### Aim of the exercise:
Write the data out again exactly, with no pictures.

### Source data:

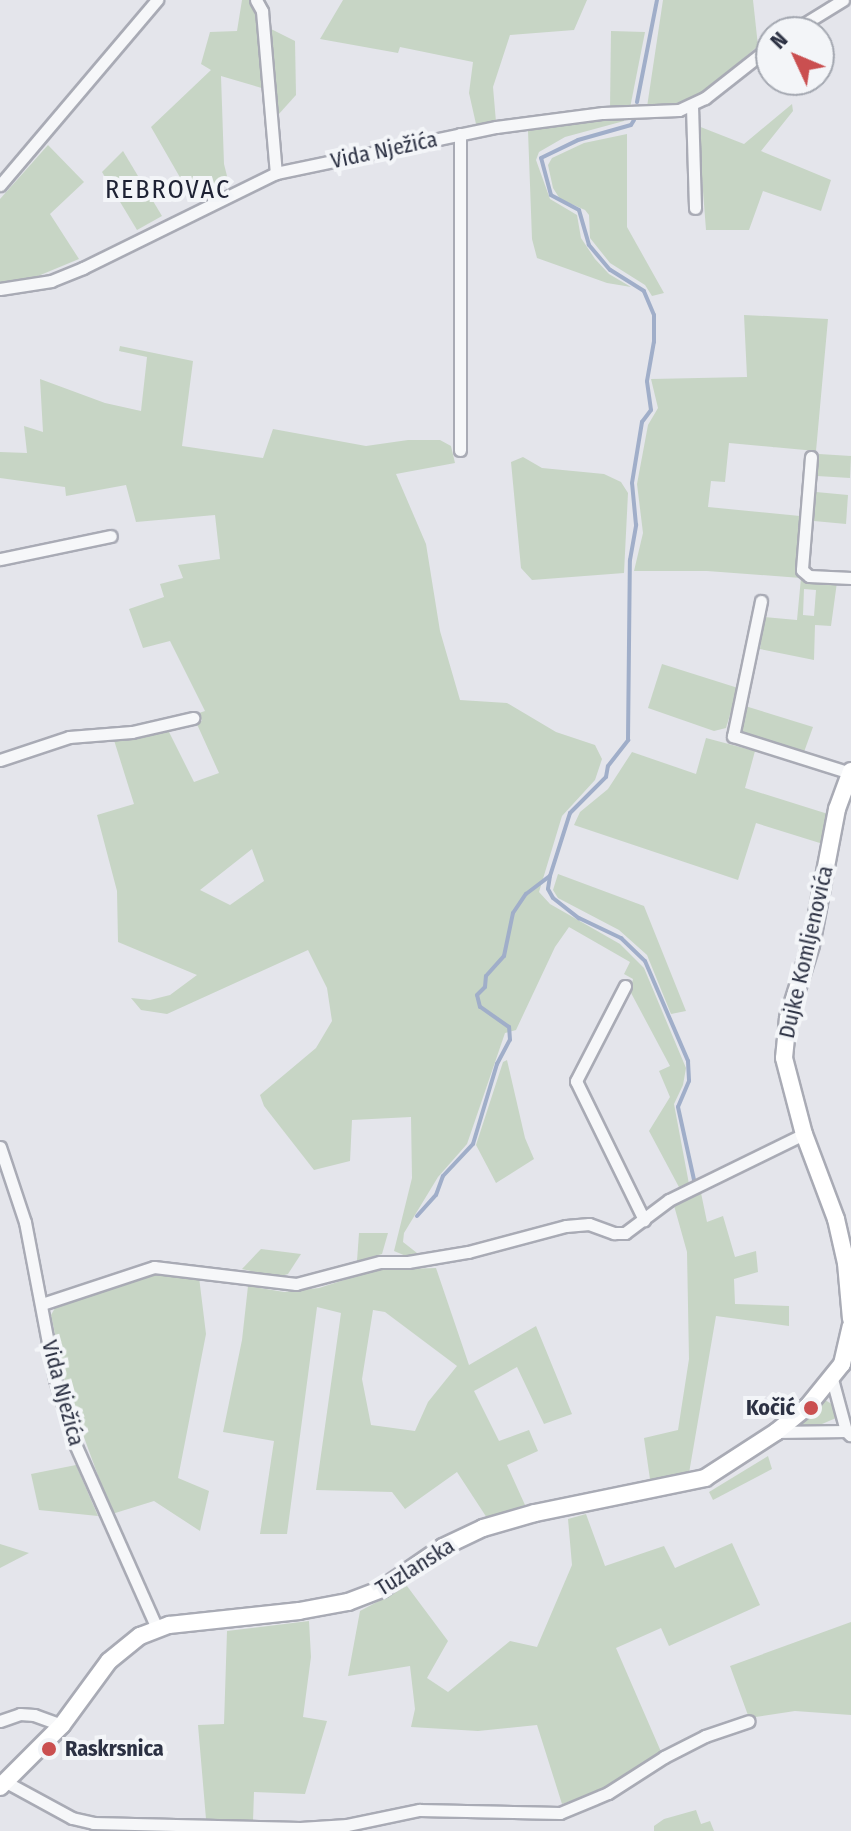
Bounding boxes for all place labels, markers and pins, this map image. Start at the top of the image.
place label: Kočić [746,1395,795,1421]
marker: Kočić [802,1399,820,1417]
place label: Raskrsnica [65,1736,164,1762]
marker: Raskrsnica [40,1740,58,1758]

### Task result:
Bounding boxes for all place labels, markers and pins, this map image. Start at the top of the image.
place label: Kočić [746,1395,795,1421]
marker: Kočić [802,1399,820,1417]
place label: Raskrsnica [65,1736,164,1762]
marker: Raskrsnica [40,1740,58,1758]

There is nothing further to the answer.